* REQUEST:
Gather all lines with "COTELE" from the records.

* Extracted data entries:
+++

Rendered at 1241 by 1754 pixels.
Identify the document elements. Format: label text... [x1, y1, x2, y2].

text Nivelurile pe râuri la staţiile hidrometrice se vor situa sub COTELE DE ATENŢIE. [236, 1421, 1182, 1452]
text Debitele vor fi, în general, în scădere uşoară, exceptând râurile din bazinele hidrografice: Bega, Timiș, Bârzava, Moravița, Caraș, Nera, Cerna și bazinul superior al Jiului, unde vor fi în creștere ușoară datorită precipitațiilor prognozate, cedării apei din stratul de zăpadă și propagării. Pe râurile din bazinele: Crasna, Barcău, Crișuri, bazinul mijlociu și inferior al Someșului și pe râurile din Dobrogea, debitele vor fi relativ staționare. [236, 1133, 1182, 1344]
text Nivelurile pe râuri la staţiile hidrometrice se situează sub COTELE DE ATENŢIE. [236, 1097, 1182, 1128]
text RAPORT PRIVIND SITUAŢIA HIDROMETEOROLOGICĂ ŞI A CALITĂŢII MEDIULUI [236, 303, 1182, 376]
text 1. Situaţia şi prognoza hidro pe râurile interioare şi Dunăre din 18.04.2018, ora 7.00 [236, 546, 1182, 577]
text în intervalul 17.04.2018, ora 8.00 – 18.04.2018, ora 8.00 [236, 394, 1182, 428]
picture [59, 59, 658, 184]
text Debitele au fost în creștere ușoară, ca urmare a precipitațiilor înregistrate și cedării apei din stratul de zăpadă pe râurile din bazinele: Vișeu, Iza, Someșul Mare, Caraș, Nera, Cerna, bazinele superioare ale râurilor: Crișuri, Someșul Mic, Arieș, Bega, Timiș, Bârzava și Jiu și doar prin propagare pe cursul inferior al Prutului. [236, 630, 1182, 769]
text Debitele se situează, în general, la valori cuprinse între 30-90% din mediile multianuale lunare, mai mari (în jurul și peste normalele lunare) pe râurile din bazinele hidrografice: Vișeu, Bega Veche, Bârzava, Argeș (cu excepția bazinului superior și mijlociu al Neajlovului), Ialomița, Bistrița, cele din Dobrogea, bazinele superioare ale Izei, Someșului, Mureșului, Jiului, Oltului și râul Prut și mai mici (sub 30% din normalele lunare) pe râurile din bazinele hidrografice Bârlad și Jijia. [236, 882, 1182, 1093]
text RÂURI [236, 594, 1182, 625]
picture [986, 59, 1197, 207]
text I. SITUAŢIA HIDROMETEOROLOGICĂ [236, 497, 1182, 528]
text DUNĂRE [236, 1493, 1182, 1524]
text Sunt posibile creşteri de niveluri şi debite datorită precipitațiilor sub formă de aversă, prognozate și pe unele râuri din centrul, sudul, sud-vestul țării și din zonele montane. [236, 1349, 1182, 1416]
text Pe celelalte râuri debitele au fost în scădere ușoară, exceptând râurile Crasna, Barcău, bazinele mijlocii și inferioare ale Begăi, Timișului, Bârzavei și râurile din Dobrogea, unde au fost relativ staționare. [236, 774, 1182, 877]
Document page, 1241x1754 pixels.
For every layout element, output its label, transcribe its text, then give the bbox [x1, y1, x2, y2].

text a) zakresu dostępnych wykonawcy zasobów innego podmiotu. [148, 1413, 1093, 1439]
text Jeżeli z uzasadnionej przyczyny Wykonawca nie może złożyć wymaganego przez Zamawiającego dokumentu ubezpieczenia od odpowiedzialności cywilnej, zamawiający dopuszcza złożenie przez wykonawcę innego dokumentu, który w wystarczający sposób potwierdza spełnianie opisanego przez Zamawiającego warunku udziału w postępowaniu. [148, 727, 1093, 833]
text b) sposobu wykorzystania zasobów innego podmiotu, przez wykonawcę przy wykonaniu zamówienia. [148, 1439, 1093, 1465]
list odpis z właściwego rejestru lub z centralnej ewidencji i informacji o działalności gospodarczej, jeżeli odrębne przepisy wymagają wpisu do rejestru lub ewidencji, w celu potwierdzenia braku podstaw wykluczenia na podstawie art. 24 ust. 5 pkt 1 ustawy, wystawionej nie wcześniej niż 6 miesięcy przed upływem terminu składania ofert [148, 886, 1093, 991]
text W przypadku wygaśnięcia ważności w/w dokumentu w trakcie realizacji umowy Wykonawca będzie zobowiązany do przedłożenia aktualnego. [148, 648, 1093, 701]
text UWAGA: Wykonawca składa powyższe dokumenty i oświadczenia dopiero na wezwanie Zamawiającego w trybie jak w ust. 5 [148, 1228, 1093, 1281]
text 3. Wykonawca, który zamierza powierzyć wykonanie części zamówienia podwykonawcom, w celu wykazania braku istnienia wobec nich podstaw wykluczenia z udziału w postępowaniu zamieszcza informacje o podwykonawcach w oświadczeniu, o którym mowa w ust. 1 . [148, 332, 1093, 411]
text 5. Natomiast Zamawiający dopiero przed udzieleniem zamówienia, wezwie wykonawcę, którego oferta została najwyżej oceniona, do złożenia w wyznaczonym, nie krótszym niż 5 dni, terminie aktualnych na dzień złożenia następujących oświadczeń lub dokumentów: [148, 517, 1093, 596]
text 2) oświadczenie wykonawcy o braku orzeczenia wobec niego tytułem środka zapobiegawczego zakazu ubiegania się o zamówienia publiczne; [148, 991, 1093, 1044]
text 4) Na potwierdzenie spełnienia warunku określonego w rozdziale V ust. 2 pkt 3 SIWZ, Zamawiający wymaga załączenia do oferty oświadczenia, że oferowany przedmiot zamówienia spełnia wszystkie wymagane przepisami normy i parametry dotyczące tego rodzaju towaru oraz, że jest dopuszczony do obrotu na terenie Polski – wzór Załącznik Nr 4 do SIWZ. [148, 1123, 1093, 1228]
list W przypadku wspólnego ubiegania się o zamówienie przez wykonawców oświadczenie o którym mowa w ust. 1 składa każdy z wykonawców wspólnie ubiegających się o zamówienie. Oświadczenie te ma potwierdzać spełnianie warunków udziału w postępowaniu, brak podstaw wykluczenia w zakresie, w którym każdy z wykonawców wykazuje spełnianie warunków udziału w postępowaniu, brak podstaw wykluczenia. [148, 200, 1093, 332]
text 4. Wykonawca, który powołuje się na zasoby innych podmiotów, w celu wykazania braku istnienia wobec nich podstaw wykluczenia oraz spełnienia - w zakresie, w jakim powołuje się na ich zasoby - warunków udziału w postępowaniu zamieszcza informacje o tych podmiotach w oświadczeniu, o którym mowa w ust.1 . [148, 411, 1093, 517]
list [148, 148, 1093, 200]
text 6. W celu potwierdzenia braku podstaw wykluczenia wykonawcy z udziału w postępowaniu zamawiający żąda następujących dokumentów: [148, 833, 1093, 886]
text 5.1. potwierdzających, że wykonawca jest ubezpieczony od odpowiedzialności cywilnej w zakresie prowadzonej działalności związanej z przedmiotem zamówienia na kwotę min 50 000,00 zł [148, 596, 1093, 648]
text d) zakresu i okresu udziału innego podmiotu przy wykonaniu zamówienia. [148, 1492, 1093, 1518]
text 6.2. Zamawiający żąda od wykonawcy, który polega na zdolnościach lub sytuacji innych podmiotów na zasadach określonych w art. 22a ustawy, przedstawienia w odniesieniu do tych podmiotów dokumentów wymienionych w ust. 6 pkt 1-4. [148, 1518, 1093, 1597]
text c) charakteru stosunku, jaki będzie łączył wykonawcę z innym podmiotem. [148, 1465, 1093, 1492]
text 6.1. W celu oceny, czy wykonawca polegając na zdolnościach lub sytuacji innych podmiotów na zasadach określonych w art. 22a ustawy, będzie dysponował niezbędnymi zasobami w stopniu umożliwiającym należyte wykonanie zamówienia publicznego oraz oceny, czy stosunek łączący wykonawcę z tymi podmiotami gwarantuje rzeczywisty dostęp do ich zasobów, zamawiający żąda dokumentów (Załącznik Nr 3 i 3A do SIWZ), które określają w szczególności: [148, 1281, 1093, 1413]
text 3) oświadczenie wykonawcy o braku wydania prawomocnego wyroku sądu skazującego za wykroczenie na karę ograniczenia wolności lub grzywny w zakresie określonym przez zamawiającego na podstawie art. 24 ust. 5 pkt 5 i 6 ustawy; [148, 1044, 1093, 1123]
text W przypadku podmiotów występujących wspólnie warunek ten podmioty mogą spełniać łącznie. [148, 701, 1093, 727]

+++

* TASK SOLUTION:
text Nivelurile pe râuri la staţiile hidrometrice se vor situa sub COTELE DE ATENŢIE. [236, 1421, 1182, 1452]
text Nivelurile pe râuri la staţiile hidrometrice se situează sub COTELE DE ATENŢIE. [236, 1097, 1182, 1128]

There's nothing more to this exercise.